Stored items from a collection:

========

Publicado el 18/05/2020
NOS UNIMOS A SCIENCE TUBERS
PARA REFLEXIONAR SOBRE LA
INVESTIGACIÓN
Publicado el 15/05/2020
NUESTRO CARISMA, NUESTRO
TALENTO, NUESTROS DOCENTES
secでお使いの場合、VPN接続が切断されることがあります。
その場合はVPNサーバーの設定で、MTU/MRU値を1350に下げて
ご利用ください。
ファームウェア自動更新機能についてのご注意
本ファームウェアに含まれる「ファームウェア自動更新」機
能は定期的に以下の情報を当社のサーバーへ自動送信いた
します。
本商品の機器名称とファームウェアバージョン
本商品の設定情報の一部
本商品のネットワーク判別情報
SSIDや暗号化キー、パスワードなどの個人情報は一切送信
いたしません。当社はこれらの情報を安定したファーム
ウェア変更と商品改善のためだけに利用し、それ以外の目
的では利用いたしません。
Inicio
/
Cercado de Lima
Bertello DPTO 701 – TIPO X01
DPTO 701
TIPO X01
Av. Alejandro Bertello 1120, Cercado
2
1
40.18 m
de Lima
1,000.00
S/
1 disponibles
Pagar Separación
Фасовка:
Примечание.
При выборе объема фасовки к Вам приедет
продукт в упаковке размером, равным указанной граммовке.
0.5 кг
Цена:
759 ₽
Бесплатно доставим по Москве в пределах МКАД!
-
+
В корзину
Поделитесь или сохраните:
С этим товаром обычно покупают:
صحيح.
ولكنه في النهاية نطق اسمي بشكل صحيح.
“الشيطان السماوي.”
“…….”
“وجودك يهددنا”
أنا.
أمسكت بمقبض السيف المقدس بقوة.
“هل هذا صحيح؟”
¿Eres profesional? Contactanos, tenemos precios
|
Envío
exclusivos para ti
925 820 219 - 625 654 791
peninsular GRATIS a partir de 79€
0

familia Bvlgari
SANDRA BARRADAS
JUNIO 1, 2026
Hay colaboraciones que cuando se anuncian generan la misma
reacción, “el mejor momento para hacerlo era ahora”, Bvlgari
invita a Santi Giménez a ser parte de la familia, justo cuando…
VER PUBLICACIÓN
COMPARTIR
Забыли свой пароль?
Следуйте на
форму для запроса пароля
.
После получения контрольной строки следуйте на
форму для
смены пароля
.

========

Each line of the data has to be written out exactly as it appears.

* RESPONSE TO THIS EXERCISE *
Publicado el 18/05/2020
NOS UNIMOS A SCIENCE TUBERS
PARA REFLEXIONAR SOBRE LA
INVESTIGACIÓN
Publicado el 15/05/2020
NUESTRO CARISMA, NUESTRO
TALENTO, NUESTROS DOCENTES
secでお使いの場合、VPN接続が切断されることがあります。
その場合はVPNサーバーの設定で、MTU/MRU値を1350に下げて
ご利用ください。
ファームウェア自動更新機能についてのご注意
本ファームウェアに含まれる「ファームウェア自動更新」機
能は定期的に以下の情報を当社のサーバーへ自動送信いた
します。
本商品の機器名称とファームウェアバージョン
本商品の設定情報の一部
本商品のネットワーク判別情報
SSIDや暗号化キー、パスワードなどの個人情報は一切送信
いたしません。当社はこれらの情報を安定したファーム
ウェア変更と商品改善のためだけに利用し、それ以外の目
的では利用いたしません。
Inicio
/
Cercado de Lima
Bertello DPTO 701 – TIPO X01
DPTO 701
TIPO X01
Av. Alejandro Bertello 1120, Cercado
2
1
40.18 m
de Lima
1,000.00
S/
1 disponibles
Pagar Separación
Фасовка:
Примечание.
При выборе объема фасовки к Вам приедет
продукт в упаковке размером, равным указанной граммовке.
0.5 кг
Цена:
759 ₽
Бесплатно доставим по Москве в пределах МКАД!
-
+
В корзину
Поделитесь или сохраните:
С этим товаром обычно покупают:
صحيح.
ولكنه في النهاية نطق اسمي بشكل صحيح.
“الشيطان السماوي.”
“…….”
“وجودك يهددنا”
أنا.
أمسكت بمقبض السيف المقدس بقوة.
“هل هذا صحيح؟”
¿Eres profesional? Contactanos, tenemos precios
|
Envío
exclusivos para ti
925 820 219 - 625 654 791
peninsular GRATIS a partir de 79€
0

familia Bvlgari
SANDRA BARRADAS
JUNIO 1, 2026
Hay colaboraciones que cuando se anuncian generan la misma
reacción, “el mejor momento para hacerlo era ahora”, Bvlgari
invita a Santi Giménez a ser parte de la familia, justo cuando…
VER PUBLICACIÓN
COMPARTIR
Забыли свой пароль?
Следуйте на
форму для запроса пароля
.
После получения контрольной строки следуйте на
форму для
смены пароля
.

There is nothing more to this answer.